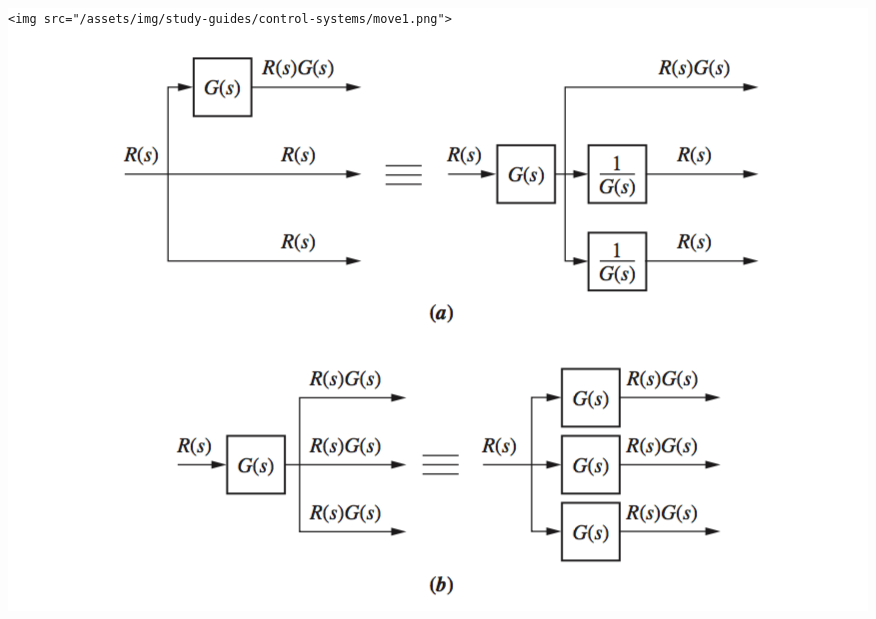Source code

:     <img src="/assets/img/study-guides/control-systems/move1.png">
</p>

<p align="center">
    <img src="/assets/img/study-guides/control-systems/move2.png">
</p>

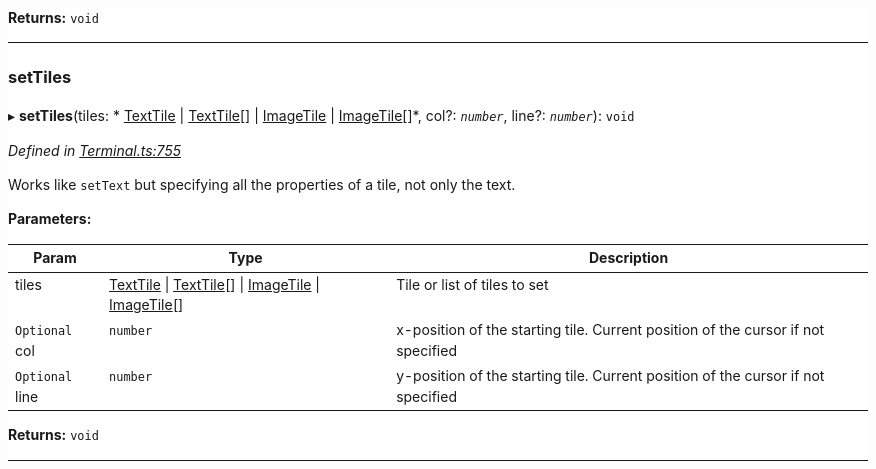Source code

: **Returns:** `void`

___
<a id="settiles"></a>

###  setTiles

▸ **setTiles**(tiles: * [TextTile](../interfaces/_terminal_.texttile.md) &#124; [TextTile](../interfaces/_terminal_.texttile.md)[] &#124; [ImageTile](../interfaces/_terminal_.imagetile.md) &#124; [ImageTile](../interfaces/_terminal_.imagetile.md)[]*, col?: *`number`*, line?: *`number`*): `void`

*Defined in [Terminal.ts:755](https://github.com/danikaze/terminal-in-canvas/blob/a5ea4f7/src/Terminal.ts#L755)*

Works like `setText` but specifying all the properties of a tile, not only the text.

**Parameters:**

| Param | Type | Description |
| ------ | ------ | ------ |
| tiles |  [TextTile](../interfaces/_terminal_.texttile.md) &#124; [TextTile](../interfaces/_terminal_.texttile.md)[] &#124; [ImageTile](../interfaces/_terminal_.imagetile.md) &#124; [ImageTile](../interfaces/_terminal_.imagetile.md)[]|  Tile or list of tiles to set |
| `Optional` col | `number` |  x-position of the starting tile. Current position of the cursor if not specified |
| `Optional` line | `number` |  y-position of the starting tile. Current position of the cursor if not specified |

**Returns:** `void`

___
──────────────────────────────
→ TO-DO ITEM: For each line in the records that holds "control", show that line as it stands.

→ TASK RESPONSE:
:     <img src="/assets/img/study-guides/control-systems/move1.png">
    <img src="/assets/img/study-guides/control-systems/move2.png">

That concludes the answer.